- [About this exercise] The whole listing that follows should be printed again, unchanged.

- [Dataset extract]
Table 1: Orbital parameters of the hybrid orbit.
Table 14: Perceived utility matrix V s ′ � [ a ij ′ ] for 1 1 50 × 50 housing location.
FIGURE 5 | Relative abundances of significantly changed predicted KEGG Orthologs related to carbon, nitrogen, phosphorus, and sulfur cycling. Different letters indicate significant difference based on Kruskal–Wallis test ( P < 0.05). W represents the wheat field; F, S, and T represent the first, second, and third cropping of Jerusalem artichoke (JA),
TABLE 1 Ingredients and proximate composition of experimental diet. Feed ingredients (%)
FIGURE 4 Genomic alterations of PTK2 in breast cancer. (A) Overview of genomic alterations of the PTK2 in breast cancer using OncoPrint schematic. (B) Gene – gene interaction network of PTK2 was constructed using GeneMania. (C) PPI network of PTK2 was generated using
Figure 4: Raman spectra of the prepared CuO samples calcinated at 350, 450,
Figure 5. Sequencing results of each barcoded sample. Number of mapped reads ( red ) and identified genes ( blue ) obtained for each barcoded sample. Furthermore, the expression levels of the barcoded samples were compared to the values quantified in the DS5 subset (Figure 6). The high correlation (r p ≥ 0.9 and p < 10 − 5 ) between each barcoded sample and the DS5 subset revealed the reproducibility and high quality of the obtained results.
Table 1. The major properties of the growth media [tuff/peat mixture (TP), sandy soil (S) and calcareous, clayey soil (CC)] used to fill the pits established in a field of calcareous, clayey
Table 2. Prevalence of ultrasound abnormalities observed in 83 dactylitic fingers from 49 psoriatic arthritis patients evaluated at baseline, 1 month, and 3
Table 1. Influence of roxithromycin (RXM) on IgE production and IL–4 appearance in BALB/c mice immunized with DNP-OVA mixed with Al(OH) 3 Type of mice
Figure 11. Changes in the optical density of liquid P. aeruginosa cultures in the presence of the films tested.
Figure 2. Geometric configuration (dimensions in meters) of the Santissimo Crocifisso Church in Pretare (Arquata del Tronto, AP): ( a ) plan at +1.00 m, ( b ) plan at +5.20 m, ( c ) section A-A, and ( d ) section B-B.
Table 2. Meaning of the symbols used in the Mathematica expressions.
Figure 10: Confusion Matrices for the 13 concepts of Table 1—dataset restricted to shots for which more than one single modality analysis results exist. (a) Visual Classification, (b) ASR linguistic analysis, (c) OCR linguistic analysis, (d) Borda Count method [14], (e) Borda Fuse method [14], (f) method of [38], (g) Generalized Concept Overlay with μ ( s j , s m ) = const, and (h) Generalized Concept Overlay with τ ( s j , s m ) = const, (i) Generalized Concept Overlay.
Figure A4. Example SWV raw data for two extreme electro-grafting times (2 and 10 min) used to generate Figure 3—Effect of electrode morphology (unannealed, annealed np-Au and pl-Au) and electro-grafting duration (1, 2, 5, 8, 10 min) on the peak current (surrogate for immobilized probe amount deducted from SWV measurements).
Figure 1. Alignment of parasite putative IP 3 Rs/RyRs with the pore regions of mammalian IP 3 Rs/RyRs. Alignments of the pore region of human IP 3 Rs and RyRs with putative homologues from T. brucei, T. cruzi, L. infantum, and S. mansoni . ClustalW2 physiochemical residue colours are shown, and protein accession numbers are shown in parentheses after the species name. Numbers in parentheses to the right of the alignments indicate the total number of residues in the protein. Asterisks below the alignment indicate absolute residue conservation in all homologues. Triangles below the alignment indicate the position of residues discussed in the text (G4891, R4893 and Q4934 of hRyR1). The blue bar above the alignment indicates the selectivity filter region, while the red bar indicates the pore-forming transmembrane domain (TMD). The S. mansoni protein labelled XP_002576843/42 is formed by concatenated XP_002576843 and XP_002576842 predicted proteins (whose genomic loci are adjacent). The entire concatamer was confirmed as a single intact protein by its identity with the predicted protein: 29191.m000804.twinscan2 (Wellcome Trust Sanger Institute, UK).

- [Result of the exercise]
Table 1: Orbital parameters of the hybrid orbit.
Table 14: Perceived utility matrix V s ′ � [ a ij ′ ] for 1 1 50 × 50 housing location.
FIGURE 5 | Relative abundances of significantly changed predicted KEGG Orthologs related to carbon, nitrogen, phosphorus, and sulfur cycling. Different letters indicate significant difference based on Kruskal–Wallis test ( P < 0.05). W represents the wheat field; F, S, and T represent the first, second, and third cropping of Jerusalem artichoke (JA),
TABLE 1 Ingredients and proximate composition of experimental diet. Feed ingredients (%)
FIGURE 4 Genomic alterations of PTK2 in breast cancer. (A) Overview of genomic alterations of the PTK2 in breast cancer using OncoPrint schematic. (B) Gene – gene interaction network of PTK2 was constructed using GeneMania. (C) PPI network of PTK2 was generated using
Figure 4: Raman spectra of the prepared CuO samples calcinated at 350, 450,
Figure 5. Sequencing results of each barcoded sample. Number of mapped reads ( red ) and identified genes ( blue ) obtained for each barcoded sample. Furthermore, the expression levels of the barcoded samples were compared to the values quantified in the DS5 subset (Figure 6). The high correlation (r p ≥ 0.9 and p < 10 − 5 ) between each barcoded sample and the DS5 subset revealed the reproducibility and high quality of the obtained results.
Table 1. The major properties of the growth media [tuff/peat mixture (TP), sandy soil (S) and calcareous, clayey soil (CC)] used to fill the pits established in a field of calcareous, clayey
Table 2. Prevalence of ultrasound abnormalities observed in 83 dactylitic fingers from 49 psoriatic arthritis patients evaluated at baseline, 1 month, and 3
Table 1. Influence of roxithromycin (RXM) on IgE production and IL–4 appearance in BALB/c mice immunized with DNP-OVA mixed with Al(OH) 3 Type of mice
Figure 11. Changes in the optical density of liquid P. aeruginosa cultures in the presence of the films tested.
Figure 2. Geometric configuration (dimensions in meters) of the Santissimo Crocifisso Church in Pretare (Arquata del Tronto, AP): ( a ) plan at +1.00 m, ( b ) plan at +5.20 m, ( c ) section A-A, and ( d ) section B-B.
Table 2. Meaning of the symbols used in the Mathematica expressions.
Figure 10: Confusion Matrices for the 13 concepts of Table 1—dataset restricted to shots for which more than one single modality analysis results exist. (a) Visual Classification, (b) ASR linguistic analysis, (c) OCR linguistic analysis, (d) Borda Count method [14], (e) Borda Fuse method [14], (f) method of [38], (g) Generalized Concept Overlay with μ ( s j , s m ) = const, and (h) Generalized Concept Overlay with τ ( s j , s m ) = const, (i) Generalized Concept Overlay.
Figure A4. Example SWV raw data for two extreme electro-grafting times (2 and 10 min) used to generate Figure 3—Effect of electrode morphology (unannealed, annealed np-Au and pl-Au) and electro-grafting duration (1, 2, 5, 8, 10 min) on the peak current (surrogate for immobilized probe amount deducted from SWV measurements).
Figure 1. Alignment of parasite putative IP 3 Rs/RyRs with the pore regions of mammalian IP 3 Rs/RyRs. Alignments of the pore region of human IP 3 Rs and RyRs with putative homologues from T. brucei, T. cruzi, L. infantum, and S. mansoni . ClustalW2 physiochemical residue colours are shown, and protein accession numbers are shown in parentheses after the species name. Numbers in parentheses to the right of the alignments indicate the total number of residues in the protein. Asterisks below the alignment indicate absolute residue conservation in all homologues. Triangles below the alignment indicate the position of residues discussed in the text (G4891, R4893 and Q4934 of hRyR1). The blue bar above the alignment indicates the selectivity filter region, while the red bar indicates the pore-forming transmembrane domain (TMD). The S. mansoni protein labelled XP_002576843/42 is formed by concatenated XP_002576843 and XP_002576842 predicted proteins (whose genomic loci are adjacent). The entire concatamer was confirmed as a single intact protein by its identity with the predicted protein: 29191.m000804.twinscan2 (Wellcome Trust Sanger Institute, UK).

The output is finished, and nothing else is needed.